Mags decided to take his message to the streets, and OrangeSprocket developed the wrap design. Bill McGrath, OrangeSprocket’s CEO, said, “Vehicle-wrap designs probably only represent about 2% of our business, but we take the same approach of building brand integrity and awareness with them that we do with other media. A wrap is a billboard on wheels, and it has to have wow factor.”

To create exacting detail for the wood-panel backdrop, Orange-Sprocket visited numerous old barns and wooden structures to render an accurate texture. The company also conducted a photo shoot to accurately depict the popcorn-bearing kettle. After having created pencil sketches, they transformed the raw images into vector art using Photoshop and Illustrator. McGrath noted that creating the colossal image file requiring burning into onto two DVDs.

Making the project a family affair, Mags hired his father Robert’s shop, Schultz Signs (High River, AB, Canada), to produce the wrap – his first full wrap in its approximately 30 years of business. Schultz Signs printed the wrap’s 20 panels that decorate the extra-large, Ford E250 cargo van on its Mimaki JV3 at 720 dpi with SS2 solvent inks with 3M’s Controltac vinyl and perforated-window film. To coat the film, the shop used 3M’s 8519 luster-finish overlaminate with a 63-in. Drytac JetMounter laminator.

Robert said coordinating the panels and minimizing seams across the lengthy van required careful maneuvering with 3M Gold nylon squeegees. Showing a talent most end users don’t own, Mags put his childhood, vinyl-application training to work and installed the wrap by himself over 16 hours.

---*---

Extract the part of the vehicle-wrap text that begins at the words "Making the project" and stops after "Drytac JetMounter laminator.". The material below comes from a separate source and has no connection to the vehicle-wrap text.

▸ Listed records

---*---

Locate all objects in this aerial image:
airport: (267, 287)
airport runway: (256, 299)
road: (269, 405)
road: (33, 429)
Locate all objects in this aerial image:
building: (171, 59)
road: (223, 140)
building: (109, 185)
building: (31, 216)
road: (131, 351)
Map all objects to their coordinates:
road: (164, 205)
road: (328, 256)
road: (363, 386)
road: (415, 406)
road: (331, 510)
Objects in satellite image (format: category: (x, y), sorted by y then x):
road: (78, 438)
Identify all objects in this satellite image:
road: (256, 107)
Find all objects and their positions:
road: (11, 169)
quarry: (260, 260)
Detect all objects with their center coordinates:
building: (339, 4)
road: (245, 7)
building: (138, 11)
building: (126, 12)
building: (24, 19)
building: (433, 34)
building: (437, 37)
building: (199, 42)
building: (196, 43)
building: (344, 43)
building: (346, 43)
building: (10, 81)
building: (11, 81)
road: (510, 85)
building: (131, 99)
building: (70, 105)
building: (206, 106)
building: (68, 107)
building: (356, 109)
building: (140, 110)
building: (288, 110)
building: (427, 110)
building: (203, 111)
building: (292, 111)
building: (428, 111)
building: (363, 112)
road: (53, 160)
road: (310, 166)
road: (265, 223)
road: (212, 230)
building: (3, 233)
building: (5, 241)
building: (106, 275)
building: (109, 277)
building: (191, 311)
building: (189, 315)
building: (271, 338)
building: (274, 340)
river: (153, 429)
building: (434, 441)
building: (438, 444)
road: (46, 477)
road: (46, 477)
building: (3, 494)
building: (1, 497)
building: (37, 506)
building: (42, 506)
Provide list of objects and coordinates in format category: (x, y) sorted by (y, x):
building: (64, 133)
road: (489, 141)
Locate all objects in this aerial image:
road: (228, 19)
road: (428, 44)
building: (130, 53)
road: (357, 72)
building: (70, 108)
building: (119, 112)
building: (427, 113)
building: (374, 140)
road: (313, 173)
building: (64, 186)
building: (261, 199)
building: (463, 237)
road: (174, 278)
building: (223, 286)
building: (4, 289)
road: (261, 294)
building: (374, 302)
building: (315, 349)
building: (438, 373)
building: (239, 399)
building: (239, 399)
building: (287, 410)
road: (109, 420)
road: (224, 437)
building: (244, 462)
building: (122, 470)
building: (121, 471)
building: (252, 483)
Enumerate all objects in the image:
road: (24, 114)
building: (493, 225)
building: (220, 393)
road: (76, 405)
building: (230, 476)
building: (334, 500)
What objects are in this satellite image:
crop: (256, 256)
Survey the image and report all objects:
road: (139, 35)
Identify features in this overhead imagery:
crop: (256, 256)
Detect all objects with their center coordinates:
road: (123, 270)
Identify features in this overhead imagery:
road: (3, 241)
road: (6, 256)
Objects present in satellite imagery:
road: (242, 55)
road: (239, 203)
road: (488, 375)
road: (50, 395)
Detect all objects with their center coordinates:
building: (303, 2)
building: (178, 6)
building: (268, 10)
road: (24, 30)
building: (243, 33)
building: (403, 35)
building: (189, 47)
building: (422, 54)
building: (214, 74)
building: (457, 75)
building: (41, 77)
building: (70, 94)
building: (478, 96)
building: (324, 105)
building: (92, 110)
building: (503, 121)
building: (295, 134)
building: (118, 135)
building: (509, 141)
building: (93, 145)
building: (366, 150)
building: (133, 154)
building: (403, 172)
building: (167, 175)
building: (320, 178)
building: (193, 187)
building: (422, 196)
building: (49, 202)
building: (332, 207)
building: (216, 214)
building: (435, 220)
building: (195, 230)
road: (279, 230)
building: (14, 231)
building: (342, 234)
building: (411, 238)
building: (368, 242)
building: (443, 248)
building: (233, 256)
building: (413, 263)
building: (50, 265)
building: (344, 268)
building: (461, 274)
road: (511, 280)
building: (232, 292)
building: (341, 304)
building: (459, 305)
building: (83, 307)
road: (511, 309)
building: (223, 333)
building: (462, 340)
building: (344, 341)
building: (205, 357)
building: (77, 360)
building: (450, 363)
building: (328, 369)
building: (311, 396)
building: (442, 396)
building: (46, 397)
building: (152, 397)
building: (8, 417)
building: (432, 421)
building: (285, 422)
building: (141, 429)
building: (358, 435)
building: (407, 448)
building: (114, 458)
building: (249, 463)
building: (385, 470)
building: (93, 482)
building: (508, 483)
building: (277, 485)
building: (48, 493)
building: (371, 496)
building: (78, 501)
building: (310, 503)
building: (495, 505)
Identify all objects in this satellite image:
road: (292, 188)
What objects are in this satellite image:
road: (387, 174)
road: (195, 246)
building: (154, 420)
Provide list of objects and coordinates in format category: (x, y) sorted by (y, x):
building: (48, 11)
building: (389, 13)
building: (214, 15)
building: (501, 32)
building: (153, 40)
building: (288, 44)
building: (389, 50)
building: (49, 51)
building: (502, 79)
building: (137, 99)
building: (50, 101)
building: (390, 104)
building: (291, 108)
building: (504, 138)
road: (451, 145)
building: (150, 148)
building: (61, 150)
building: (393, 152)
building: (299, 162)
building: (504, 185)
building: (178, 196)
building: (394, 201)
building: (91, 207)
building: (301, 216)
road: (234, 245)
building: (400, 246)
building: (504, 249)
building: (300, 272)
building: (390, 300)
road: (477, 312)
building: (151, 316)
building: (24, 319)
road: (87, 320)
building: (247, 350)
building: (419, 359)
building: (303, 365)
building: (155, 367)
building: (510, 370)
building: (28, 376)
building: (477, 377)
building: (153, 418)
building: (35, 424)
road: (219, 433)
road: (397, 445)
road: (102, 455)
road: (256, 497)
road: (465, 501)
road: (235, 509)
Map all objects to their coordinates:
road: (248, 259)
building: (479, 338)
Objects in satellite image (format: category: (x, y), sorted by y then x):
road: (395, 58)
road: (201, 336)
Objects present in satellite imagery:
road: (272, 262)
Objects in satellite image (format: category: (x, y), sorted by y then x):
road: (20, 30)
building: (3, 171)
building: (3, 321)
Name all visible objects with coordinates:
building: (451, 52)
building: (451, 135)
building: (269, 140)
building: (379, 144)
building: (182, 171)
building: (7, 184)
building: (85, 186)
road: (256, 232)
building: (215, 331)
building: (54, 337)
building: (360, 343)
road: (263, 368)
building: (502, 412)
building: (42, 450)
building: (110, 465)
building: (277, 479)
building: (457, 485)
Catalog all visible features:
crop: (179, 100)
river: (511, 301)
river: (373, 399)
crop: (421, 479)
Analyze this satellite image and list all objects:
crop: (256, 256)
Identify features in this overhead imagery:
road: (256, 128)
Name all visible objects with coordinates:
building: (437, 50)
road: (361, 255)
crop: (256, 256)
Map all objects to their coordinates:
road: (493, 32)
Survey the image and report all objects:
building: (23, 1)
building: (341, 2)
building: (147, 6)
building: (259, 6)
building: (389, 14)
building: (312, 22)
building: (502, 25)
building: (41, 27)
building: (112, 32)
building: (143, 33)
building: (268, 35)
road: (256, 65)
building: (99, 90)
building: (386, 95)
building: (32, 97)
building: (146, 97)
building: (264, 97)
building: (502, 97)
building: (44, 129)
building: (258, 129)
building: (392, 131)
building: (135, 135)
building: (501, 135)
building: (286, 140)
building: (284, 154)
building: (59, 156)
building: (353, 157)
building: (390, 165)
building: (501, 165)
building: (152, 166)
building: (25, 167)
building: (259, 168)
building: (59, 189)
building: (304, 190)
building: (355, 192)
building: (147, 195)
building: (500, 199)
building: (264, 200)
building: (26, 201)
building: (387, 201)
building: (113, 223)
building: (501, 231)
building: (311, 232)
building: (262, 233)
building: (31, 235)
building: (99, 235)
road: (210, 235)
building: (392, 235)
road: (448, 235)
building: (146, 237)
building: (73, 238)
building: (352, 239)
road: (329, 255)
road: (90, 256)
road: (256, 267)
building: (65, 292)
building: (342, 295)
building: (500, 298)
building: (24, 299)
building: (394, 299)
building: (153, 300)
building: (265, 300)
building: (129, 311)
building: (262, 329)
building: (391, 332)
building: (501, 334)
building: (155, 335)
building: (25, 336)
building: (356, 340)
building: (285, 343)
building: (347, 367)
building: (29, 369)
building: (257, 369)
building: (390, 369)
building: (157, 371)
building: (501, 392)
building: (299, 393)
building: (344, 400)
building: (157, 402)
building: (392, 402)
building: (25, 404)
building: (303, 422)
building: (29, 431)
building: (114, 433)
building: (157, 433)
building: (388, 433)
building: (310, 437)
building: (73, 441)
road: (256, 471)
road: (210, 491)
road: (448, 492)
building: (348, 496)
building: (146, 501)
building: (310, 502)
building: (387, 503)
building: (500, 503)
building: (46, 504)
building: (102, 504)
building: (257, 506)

---*---

▸ Solution for this task
Making the project a family affair, Mags hired his father Robert’s shop, Schultz Signs (High River, AB, Canada), to produce the wrap – his first full wrap in its approximately 30 years of business. Schultz Signs printed the wrap’s 20 panels that decorate the extra-large, Ford E250 cargo van on its Mimaki JV3 at 720 dpi with SS2 solvent inks with 3M’s Controltac vinyl and perforated-window film. To coat the film, the shop used 3M’s 8519 luster-finish overlaminate with a 63-in. Drytac JetMounter laminator.